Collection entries
——————————
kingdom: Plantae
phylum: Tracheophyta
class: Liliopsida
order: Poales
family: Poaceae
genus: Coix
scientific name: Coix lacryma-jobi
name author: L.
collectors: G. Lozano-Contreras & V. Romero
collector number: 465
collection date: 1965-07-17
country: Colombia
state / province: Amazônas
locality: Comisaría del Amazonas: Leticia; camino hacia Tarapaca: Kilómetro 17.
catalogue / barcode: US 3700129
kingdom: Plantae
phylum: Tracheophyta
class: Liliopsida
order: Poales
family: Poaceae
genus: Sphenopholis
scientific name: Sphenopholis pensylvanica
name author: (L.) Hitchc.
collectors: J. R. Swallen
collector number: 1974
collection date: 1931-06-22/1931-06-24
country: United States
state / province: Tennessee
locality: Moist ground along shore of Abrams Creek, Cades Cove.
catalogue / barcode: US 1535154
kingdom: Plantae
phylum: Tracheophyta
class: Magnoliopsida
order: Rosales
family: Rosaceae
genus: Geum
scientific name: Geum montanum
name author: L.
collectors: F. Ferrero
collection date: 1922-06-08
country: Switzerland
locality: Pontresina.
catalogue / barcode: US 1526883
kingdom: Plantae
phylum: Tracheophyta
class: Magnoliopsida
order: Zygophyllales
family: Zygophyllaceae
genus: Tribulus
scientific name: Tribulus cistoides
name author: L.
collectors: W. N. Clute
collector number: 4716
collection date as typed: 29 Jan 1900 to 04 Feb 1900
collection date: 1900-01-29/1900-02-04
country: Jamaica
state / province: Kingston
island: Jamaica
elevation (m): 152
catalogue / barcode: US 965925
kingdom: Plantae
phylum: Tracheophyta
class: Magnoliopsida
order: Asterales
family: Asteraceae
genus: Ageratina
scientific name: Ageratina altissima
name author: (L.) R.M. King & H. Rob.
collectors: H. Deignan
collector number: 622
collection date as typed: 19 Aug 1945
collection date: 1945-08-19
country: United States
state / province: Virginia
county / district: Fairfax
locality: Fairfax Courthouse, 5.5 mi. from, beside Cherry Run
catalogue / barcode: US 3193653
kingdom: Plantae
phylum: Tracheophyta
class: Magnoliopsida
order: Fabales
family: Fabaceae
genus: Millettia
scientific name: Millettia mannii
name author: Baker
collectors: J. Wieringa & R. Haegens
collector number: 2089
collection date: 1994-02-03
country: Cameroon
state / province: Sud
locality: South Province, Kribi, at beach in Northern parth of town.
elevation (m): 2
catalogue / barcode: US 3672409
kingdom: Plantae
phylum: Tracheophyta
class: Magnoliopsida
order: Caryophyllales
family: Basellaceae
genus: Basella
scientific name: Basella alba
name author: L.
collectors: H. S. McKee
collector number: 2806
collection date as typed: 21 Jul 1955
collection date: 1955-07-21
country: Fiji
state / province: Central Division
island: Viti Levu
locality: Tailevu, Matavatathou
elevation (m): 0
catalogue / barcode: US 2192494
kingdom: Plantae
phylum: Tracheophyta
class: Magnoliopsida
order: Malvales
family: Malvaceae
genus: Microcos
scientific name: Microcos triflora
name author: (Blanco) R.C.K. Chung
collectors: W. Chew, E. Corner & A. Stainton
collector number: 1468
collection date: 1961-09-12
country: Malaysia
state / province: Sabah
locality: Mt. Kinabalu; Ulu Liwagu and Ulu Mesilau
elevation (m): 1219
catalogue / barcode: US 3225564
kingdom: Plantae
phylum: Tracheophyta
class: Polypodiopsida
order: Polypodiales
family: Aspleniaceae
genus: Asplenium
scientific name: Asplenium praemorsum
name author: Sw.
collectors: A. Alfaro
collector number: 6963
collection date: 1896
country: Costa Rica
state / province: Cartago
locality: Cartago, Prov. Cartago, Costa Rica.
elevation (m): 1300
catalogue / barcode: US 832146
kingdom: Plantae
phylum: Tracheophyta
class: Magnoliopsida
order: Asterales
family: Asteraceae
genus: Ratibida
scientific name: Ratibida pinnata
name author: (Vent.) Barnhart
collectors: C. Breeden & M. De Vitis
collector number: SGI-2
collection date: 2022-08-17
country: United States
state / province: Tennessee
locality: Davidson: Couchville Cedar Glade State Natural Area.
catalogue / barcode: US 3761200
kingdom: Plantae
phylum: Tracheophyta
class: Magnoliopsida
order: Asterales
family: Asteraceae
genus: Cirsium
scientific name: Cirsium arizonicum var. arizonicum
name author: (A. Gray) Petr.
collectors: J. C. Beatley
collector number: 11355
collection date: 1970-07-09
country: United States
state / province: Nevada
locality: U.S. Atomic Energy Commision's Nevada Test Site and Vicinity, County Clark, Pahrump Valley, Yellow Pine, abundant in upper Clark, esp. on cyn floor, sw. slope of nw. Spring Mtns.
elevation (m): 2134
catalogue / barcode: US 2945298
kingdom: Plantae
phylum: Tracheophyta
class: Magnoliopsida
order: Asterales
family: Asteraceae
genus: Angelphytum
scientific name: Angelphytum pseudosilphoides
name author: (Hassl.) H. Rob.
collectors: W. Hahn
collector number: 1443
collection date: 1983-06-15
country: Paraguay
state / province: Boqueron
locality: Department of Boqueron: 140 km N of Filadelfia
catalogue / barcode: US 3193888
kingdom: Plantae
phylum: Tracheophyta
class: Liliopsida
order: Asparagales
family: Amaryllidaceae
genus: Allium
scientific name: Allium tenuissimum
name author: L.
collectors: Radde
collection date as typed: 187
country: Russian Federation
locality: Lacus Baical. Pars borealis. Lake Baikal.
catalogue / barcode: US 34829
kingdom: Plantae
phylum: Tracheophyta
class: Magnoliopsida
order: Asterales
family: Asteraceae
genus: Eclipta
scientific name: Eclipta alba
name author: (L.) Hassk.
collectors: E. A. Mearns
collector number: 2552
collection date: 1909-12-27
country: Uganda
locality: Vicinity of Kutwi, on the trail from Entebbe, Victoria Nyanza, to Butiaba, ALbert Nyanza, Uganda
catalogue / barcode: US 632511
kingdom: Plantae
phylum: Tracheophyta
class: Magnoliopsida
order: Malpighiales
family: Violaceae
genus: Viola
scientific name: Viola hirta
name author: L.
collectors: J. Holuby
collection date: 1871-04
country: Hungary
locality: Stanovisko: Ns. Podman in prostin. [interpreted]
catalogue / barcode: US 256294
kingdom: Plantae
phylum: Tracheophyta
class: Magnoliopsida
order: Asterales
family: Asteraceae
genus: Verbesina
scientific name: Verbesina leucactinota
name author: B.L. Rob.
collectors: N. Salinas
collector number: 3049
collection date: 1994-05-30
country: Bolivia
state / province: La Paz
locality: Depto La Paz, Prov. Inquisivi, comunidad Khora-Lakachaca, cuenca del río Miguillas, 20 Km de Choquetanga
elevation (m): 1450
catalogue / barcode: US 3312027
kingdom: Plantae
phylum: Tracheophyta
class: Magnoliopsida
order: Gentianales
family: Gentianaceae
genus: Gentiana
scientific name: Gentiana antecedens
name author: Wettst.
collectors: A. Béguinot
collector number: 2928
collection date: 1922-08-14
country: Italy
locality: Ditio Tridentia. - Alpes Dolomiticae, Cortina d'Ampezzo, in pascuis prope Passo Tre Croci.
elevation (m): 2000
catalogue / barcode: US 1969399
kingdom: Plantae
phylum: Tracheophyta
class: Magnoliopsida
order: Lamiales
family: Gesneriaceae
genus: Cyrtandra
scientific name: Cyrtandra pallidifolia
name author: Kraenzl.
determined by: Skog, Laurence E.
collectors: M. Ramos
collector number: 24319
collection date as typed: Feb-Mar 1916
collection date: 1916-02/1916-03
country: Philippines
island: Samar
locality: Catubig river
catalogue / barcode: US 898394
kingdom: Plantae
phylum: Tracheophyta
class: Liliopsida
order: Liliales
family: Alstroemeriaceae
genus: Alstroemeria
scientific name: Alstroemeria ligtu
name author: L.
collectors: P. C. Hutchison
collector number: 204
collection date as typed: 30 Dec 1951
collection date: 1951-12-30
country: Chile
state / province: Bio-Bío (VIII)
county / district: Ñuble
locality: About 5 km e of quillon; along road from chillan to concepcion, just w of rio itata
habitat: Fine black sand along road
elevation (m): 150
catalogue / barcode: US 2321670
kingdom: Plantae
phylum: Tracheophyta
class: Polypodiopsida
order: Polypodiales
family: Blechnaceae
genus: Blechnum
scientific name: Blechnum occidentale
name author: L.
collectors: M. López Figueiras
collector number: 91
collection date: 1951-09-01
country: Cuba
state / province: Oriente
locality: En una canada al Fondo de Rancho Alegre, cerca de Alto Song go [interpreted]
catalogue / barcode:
——————————
GIVEN TASK
Can you put the lines into a JSON list of strings, one string per line with blank lines left out, starting with the line containing "family: Alstroemeriaceae" and going on through the last line of the items?

WRITTEN SOLUTION
[
  "family: Alstroemeriaceae",
  "genus: Alstroemeria",
  "scientific name: Alstroemeria ligtu",
  "name author: L.",
  "collectors: P. C. Hutchison",
  "collector number: 204",
  "collection date as typed: 30 Dec 1951",
  "collection date: 1951-12-30",
  "country: Chile",
  "state / province: Bio-Bío (VIII)",
  "county / district: Ñuble",
  "locality: About 5 km e of quillon; along road from chillan to concepcion, just w of rio itata",
  "habitat: Fine black sand along road",
  "elevation (m): 150",
  "catalogue / barcode: US 2321670",
  "kingdom: Plantae",
  "phylum: Tracheophyta",
  "class: Polypodiopsida",
  "order: Polypodiales",
  "family: Blechnaceae",
  "genus: Blechnum",
  "scientific name: Blechnum occidentale",
  "name author: L.",
  "collectors: M. López Figueiras",
  "collector number: 91",
  "collection date: 1951-09-01",
  "country: Cuba",
  "state / province: Oriente",
  "locality: En una canada al Fondo de Rancho Alegre, cerca de Alto Song go [interpreted]",
  "catalogue / barcode:"
]